> **Given task 1**
From the Sqoop thread, reproduce word for word the part that opens with the words containing "4. To perform" and closes with "export you may use the below command.".
> **Given task 2**
In the Sqoop thread, which environment variable is exported to point to the PostgreSQL JDBC jar file?

> **Text**
'''

2

I am trying to get some table data imported from PostgreSQL to HDFS using Sqoop. Now due to licensing constraints, Sqoop does not come packaged with JDBC drivers for all JDBC compliant databases. PostgreSQL is one of them. In order to interact with this database, Sqoop needs the relevant JDBC driver to be installed into a preset classpath (typically $SQOOP_HOME/lib).

In my case, the Hadoop administrator does not provide me write access to this predefined classpath. Is there any alternate way to instruct Sqoop client to look into some path (say, my home directory) instead of or in addition to the preset location?

I looked into the official Apache documentation and searched the internet, but could not fetch any answer. Could anyone please help?

Thanks !

Tapas Saha
  • 61
  • 1
  • 5
  • This [question](http://stackoverflow.com/questions/19597328/sqoop-sqlserver-failed-to-load-driver-appropriate-connection-manager-is-not-be) might be useful. – Dev Aug 30 '16 at 08:13

3 Answers3

4

I got this working yesterday. Below are the steps to follow.

  1. Download the appropriate JDBC driver from here
  2. Put the jar file under the directory of choice. I chose the hadoop cluster user's home directory i.e. /home/myuser
  3. export HADOOP_CLASSPATH="/home/myuser/postgresql-9.4.1209.jar" (replace /home/myuser/postgresql-9.4.1209.jar with your path and jar file name)
  4. To perform Sqoop import you may use the below command.

    sqoop import --connect 'jdbc:postgresql://<postgres_server_url>:<postgres_port>/<db_name>' --username <db_user_name> --password <db_user_password> --table <db_table_name> --warehouse-dir <existing_empty_hdfs_directory>

  5. To perform Sqoop export you may use the below command.

    sqoop export --connect 'jdbc:postgresql://<postgres_server_url>:<postgres_port>/<db_name>' --username <db_user_name> --password <db_user_password> --table <db_table_name> --export-dir <existing_hdfs_path_containing_export_data>

Tapas Saha
  • 61
  • 1
  • 5
  • This doesn't fix sql anywhere with sqoop `/opt/sqlanywhere17/java/sajdbc4.jar`, I still get no `dbjdbc17 in java.library.path` – Petro Oct 22 '19 at 13:22
2

As per Sqoop docs,

-libjars <comma separated list of jars>- specify comma separated jar files to include in the classpath.

'''

> **Listed entries**
'''

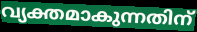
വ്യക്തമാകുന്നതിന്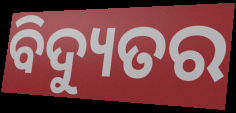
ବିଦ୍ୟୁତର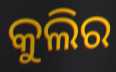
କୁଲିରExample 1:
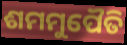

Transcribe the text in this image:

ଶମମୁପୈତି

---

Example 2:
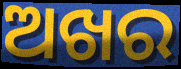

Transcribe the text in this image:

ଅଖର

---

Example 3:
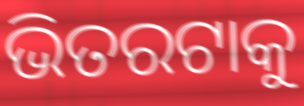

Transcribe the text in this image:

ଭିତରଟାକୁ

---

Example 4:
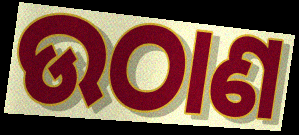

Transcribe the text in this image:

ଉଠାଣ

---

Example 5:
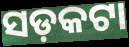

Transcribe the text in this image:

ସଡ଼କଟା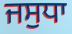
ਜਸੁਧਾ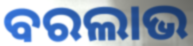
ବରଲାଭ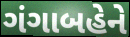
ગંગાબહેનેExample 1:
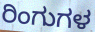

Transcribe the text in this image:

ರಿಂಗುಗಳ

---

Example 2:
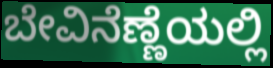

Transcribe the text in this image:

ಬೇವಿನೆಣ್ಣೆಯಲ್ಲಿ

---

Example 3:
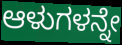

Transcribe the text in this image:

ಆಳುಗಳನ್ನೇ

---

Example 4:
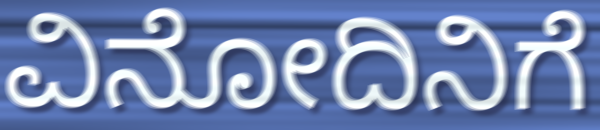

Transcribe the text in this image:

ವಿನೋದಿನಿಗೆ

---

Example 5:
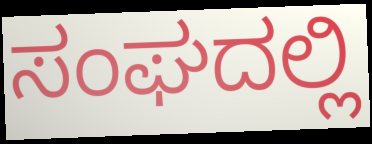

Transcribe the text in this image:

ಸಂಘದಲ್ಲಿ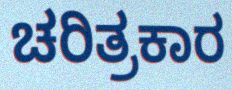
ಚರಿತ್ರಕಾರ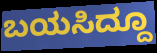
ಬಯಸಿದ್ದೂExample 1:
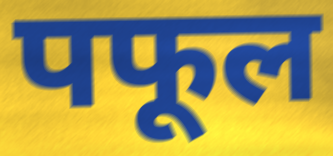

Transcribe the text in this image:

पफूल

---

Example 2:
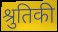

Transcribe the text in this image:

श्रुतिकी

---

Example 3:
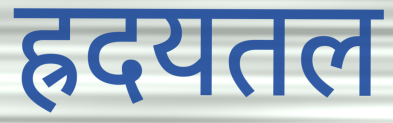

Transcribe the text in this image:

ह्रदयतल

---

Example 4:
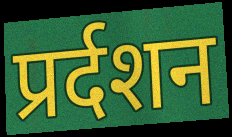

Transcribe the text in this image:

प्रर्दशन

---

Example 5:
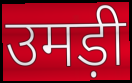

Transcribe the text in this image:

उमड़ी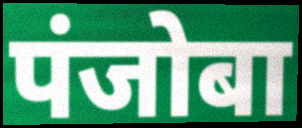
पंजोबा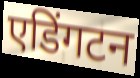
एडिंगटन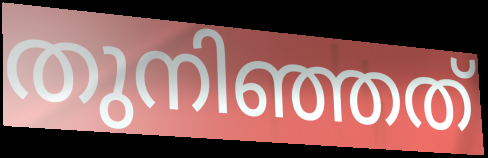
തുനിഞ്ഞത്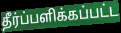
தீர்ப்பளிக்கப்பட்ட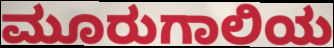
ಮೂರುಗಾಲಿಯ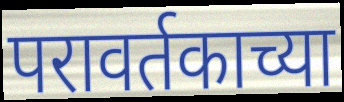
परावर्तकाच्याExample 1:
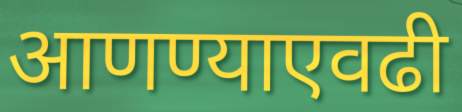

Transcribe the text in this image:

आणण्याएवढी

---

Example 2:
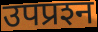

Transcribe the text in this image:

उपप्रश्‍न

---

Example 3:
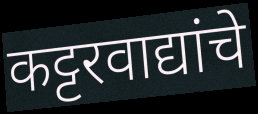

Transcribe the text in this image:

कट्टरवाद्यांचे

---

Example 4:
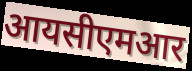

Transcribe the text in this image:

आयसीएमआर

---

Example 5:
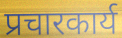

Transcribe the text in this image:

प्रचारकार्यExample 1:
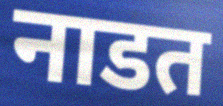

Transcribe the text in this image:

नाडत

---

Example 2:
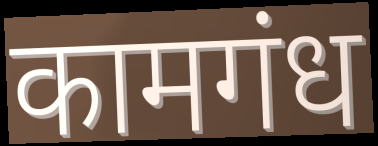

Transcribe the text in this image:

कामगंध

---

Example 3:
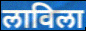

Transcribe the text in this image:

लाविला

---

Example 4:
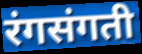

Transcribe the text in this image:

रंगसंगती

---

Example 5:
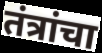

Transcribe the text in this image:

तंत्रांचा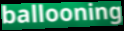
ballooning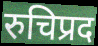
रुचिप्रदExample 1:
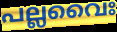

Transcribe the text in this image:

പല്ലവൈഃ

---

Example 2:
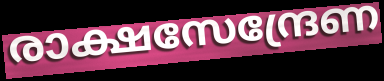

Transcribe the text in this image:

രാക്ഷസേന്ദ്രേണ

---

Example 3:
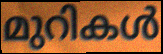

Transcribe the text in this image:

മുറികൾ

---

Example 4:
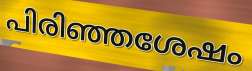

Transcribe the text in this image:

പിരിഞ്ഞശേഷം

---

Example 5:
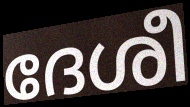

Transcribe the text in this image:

'''

> **Worked answer 1**
4. To perform Sqoop import you may use the below command.

    sqoop import --connect 'jdbc:postgresql://<postgres_server_url>:<postgres_port>/<db_name>' --username <db_user_name> --password <db_user_password> --table <db_table_name> --warehouse-dir <existing_empty_hdfs_directory>

  5. To perform Sqoop export you may use the below command.

> **Worked answer 2**
HADOOP_CLASSPATH